- Your instructions:
Set down each entry as it stands. Skip the pictures.

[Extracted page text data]
*** Block opens ***
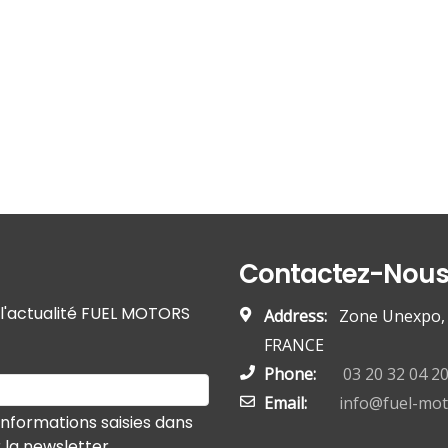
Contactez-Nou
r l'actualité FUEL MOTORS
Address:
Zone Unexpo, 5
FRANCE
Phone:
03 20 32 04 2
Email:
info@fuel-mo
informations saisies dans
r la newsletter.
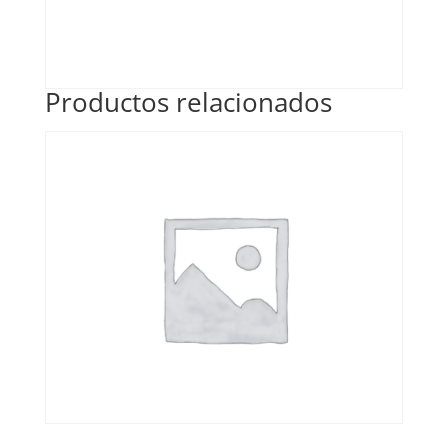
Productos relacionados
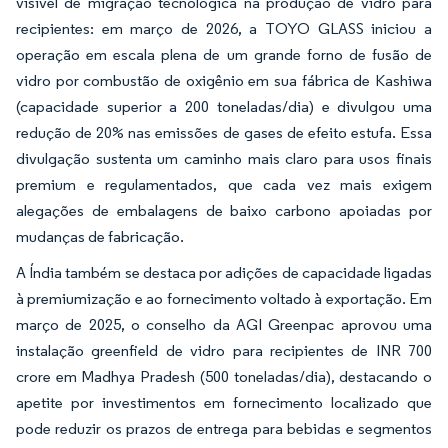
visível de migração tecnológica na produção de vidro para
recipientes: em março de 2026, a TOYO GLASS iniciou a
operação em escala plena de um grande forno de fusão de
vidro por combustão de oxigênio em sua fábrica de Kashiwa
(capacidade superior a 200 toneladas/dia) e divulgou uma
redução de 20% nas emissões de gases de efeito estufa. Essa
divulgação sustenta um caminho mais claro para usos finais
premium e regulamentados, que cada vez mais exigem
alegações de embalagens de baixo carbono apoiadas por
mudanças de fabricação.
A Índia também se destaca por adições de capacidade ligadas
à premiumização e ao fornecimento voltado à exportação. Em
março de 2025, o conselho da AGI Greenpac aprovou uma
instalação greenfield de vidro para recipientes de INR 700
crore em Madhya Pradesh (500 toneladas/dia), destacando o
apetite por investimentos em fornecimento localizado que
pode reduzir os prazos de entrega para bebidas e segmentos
*** Block closes ***
- Exercise solution:
Contactez-Nou
r l'actualité FUEL MOTORS
Address:
Zone Unexpo, 5
FRANCE
Phone:
03 20 32 04 2
Email:
info@fuel-mo
informations saisies dans
r la newsletter.
Productos relacionados
visível de migração tecnológica na produção de vidro para
recipientes: em março de 2026, a TOYO GLASS iniciou a
operação em escala plena de um grande forno de fusão de
vidro por combustão de oxigênio em sua fábrica de Kashiwa
(capacidade superior a 200 toneladas/dia) e divulgou uma
redução de 20% nas emissões de gases de efeito estufa. Essa
divulgação sustenta um caminho mais claro para usos finais
premium e regulamentados, que cada vez mais exigem
alegações de embalagens de baixo carbono apoiadas por
mudanças de fabricação.
A Índia também se destaca por adições de capacidade ligadas
à premiumização e ao fornecimento voltado à exportação. Em
março de 2025, o conselho da AGI Greenpac aprovou uma
instalação greenfield de vidro para recipientes de INR 700
crore em Madhya Pradesh (500 toneladas/dia), destacando o
apetite por investimentos em fornecimento localizado que
pode reduzir os prazos de entrega para bebidas e segmentos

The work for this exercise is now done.